My Feet, His Arms

I’m reading a new book on my Kindle. Found this quote helpful to my soul.

“Come then…let us be resigned to our frailty and dependence on God, who would never reduce us to being unable to walk on our own feet if he had not the mercy to carry us in his arms.”

The Contented Soul by Lisa Graham McMinn

An Old Prayer for Today

Here’s a portion of a prayer from The Life of God in the Soul of Man by Henry Scougal. Scougal was born in 1650, exactly 300 years before me! I came across him when reading John Piper, who wrote that Scougal had a profound influence on him. I ordered Scougal’s book (you’d never find it on the shelf at a local bookstore). Come to find out Susanna Wesley was highly influenced by Scougal and commended him to her two sons. Whitefield also was impacted by him. And to think I had never heard of him. OK, so here’s the portion of a prayer of his I promised.

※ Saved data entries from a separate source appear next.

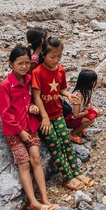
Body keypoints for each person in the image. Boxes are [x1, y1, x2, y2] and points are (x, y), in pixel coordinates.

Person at [0, 46, 58, 210]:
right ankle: (33, 201)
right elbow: (5, 113)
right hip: (14, 130)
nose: (24, 67)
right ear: (11, 64)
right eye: (20, 63)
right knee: (23, 163)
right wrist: (20, 131)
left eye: (26, 63)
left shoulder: (29, 80)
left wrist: (32, 106)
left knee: (36, 159)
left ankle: (45, 198)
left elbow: (32, 98)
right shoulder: (5, 86)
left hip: (31, 125)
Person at [31, 35, 94, 191]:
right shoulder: (38, 72)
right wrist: (44, 118)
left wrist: (68, 95)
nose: (56, 60)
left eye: (59, 56)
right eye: (52, 56)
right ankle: (67, 177)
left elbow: (61, 89)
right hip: (44, 117)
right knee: (56, 145)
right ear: (43, 55)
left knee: (66, 141)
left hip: (58, 112)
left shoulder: (60, 70)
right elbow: (36, 96)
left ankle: (77, 173)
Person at [65, 69, 99, 145]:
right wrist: (86, 111)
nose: (94, 83)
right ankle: (73, 133)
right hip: (70, 119)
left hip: (79, 114)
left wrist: (89, 106)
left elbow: (87, 103)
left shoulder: (86, 91)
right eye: (93, 82)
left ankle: (79, 128)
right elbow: (75, 115)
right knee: (91, 119)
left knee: (96, 111)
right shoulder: (77, 96)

“O God, grant that the consideration of what thou art, and what we ourselves are, may both humble and lay us low before thee and also stir up in us the strongest and most ardent aspirations towards thee! We desire to resign and give up ourselves to the conduct of thy Holy Spirit… Amen” (p. 95)

The Right Preposition for Pastors, and Everyone Else Too

Christianity Today magazine recently listed the best books for the leader’s inner life. With, Reimaging the Way You Relate to God by Skye Jethani was on that short list. I read a majority of the book while on a three day study leave at a Trappist monastery in Iowa. What a great book with which to have retreated! It’s at the top of my list of books that have impacted my walk with Christ and my ministry. Jethani creatively uses five prepositions to explain the different ways we position ourselves with God, four that aren’t good as the ultimate positions from which to relate to God and one that is.

In one place Jethani summarizes by stating that “…when God desired to restore his broken relationship with people, he sent his Son to dwell with us. His plan to restore his creation was not to send a list of rules and rituals to follow (LIFE UNDER GOD), nor was it the implementation of useful principles (LIFE OVER GOD). He did not send a genie to grant us our desires (LIFE FROM GOD), nor did he give us a task to accomplish (LIFE FOR GOD). Instead God himself came to be with us – to walk with us once again as he had done in Eden in the beginning.” (1402, location in e-book)

As Jethani explains it LIFE UNDER GOD is when I fear I’ve not been good enough or done well enough to be the recipient of God’s blessings, either for myself or for my church. I’m always wondering if I’m measuring up, and I never do. If, for some strange reason, I think I’m doing quite well with God, then I begin to believe God owes me, and I’m disappointed or angry when God doesn’t bless as I think He should.

I see myself living LIFE OVER GOD when I believe that if I do things right that God will bless. If I lead my church toward being a church that exhibits the Biblical church growth principles of a what church should be then I can expect it to be a growing and thriving church, guaranteed! I use His Word as a manual on how to do things right.

When I’m living from the perspective of LIFE FROM GOD I’m operating under the assumption that if I just have enough faith then God will bless the way I imagine He should. If I believe that God is really a big God then I’m going to see really big results, every time.

LIFE FOR GOD is the perspective, I believe, that sincere disciples of Jesus focus on most, including sincere pastors. We want to serve God, to carry out His purposes for us. Obedience is good, but it easily becomes something of a duty, even a drudgery.

All of these four perspectives have some elements of truth to them, they just make for a lousy ultimate perspective. Our ultimate perspective is to be LIFE WITH GOD. The goals of the other perspectives are to, in some way, use God, that God is a means to an end. LIFE WITH GOD makes God Himself the goal!

It’s painful for me to reflect on how frequently I’ve focused on the four less-than-ideal positions in my own walk with Christ and how often I’ve sought to move my parishoners into one or more of these positions. I’ve renewed my commitment to have a LIFE WITH GOD. Everything else falls into its proper place when I live from this perspective.

If I could recommend one book I’ve read in the last couple of years this would be it. More than anything else, more than any other perspective from which I could live, I want to live a LIFE WITH GOD! Jethani’s book reminded me of that.